A collaborative design venture between Medalta and MADE Design, Toronto.  Participating artists: Jenn Demke-Lange, Laura McKibbon, Aaron Nelson, Elizabeth Burritt, Jenna Stanton, Noriko Masuda, Tobie Laliberte & Alyssa Yuhas


Makers, illustrators, designers and art directors with multi-faceted practices from across Canada have been recruited to design for an innovative new venture, "Redesigned Medalta". The limited edition series of plates is to be launched at MADE.

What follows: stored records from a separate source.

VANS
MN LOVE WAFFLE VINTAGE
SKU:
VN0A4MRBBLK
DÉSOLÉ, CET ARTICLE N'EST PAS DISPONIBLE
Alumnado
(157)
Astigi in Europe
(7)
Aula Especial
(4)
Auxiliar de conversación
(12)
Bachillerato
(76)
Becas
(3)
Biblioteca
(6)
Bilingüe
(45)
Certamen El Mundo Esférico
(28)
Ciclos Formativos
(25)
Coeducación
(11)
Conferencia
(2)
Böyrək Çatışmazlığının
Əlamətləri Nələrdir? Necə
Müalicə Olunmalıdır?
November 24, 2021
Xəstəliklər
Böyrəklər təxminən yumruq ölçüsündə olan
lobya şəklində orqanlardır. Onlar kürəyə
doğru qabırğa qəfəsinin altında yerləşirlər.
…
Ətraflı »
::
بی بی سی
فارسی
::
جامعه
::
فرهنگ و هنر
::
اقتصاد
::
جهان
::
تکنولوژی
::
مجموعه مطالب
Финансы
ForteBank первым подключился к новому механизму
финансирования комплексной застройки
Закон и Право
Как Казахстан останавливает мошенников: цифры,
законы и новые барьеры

Leveraging an industrial and entrepreneurial past to create its cultural future, Medalta is becoming a model for how small communities can transition from industrial economies to cultural economies that connect to broader cultural networks. An iconic factory and beehive kilns are now home to a state- of- the- art contemporary artists studio facility and industrial museum. Artists and designers are invited to interact with the site, the artefacts, and in the case of the Re-designed Medalta project, the leftover ceramic objects from the factory.

Thousands of pieces of vintage china, some slightly flawed, some waiting to be shipped, remained untouched for over 30 years in the shuttered Hycroft China Factory. Frozen in time, Hycroft is now a part of Medalta in the Historic Clay District of Medicine Hat, Alberta. Medalta preserves the vestiges of a fading industry and once powerful economic driver; its unique early 20th century buildings, the rusting equipment, the hills of clay transformed into brick that built the town and the stories of the people who worked in the district.

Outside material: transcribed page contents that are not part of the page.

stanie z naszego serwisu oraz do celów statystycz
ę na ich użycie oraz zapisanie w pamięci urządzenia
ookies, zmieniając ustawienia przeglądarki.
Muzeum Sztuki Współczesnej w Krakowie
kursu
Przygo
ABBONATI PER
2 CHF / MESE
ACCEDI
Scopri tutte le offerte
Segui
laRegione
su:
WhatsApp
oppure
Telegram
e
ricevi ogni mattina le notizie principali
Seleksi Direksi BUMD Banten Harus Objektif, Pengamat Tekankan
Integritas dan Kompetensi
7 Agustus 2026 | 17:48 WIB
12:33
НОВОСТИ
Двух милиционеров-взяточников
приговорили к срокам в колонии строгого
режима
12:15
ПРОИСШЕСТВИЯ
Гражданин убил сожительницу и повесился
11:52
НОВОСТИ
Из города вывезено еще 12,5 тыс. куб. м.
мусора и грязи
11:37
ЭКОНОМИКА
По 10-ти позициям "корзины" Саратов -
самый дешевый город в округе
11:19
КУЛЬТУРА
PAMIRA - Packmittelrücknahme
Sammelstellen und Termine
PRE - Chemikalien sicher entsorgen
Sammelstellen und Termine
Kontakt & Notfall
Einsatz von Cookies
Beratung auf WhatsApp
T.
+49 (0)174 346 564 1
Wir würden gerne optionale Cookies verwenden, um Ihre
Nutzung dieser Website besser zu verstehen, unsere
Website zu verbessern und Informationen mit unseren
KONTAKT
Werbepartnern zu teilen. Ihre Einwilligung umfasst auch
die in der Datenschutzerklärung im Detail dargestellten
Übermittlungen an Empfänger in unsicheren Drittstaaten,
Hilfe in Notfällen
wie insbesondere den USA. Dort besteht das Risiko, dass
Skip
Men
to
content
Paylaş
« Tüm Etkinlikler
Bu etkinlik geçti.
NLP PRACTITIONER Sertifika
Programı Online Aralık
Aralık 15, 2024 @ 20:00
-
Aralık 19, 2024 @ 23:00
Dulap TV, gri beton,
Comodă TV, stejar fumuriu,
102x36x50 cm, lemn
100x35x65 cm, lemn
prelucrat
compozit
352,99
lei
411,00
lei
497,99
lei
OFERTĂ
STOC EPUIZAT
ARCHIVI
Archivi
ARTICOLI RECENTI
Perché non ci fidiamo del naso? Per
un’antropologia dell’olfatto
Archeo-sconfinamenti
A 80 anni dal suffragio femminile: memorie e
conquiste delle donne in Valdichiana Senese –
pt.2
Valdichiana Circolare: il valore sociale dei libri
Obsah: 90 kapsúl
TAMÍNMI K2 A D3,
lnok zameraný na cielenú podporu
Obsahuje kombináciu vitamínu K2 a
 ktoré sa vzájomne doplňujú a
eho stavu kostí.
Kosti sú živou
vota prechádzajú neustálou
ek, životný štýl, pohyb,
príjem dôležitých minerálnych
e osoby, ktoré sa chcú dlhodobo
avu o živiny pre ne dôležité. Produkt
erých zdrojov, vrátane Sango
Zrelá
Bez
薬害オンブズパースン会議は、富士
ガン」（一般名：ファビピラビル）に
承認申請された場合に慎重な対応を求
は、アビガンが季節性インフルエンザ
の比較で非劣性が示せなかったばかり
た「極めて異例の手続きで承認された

The post-industrial landscape is rapidly changing in North America as places that once that manufactured things are disappearing. Curator, Aaron Nelson (Artistic Director of Medicine Hat Clay Industries National Historic District) assembled a group of problem solvers who see past the skin of the pattern and extend the role of the rescued plates. Once vintage pieces of Canadian design history, the plates of Redesigned Medalta reflect our industrial past while forging a cultural future.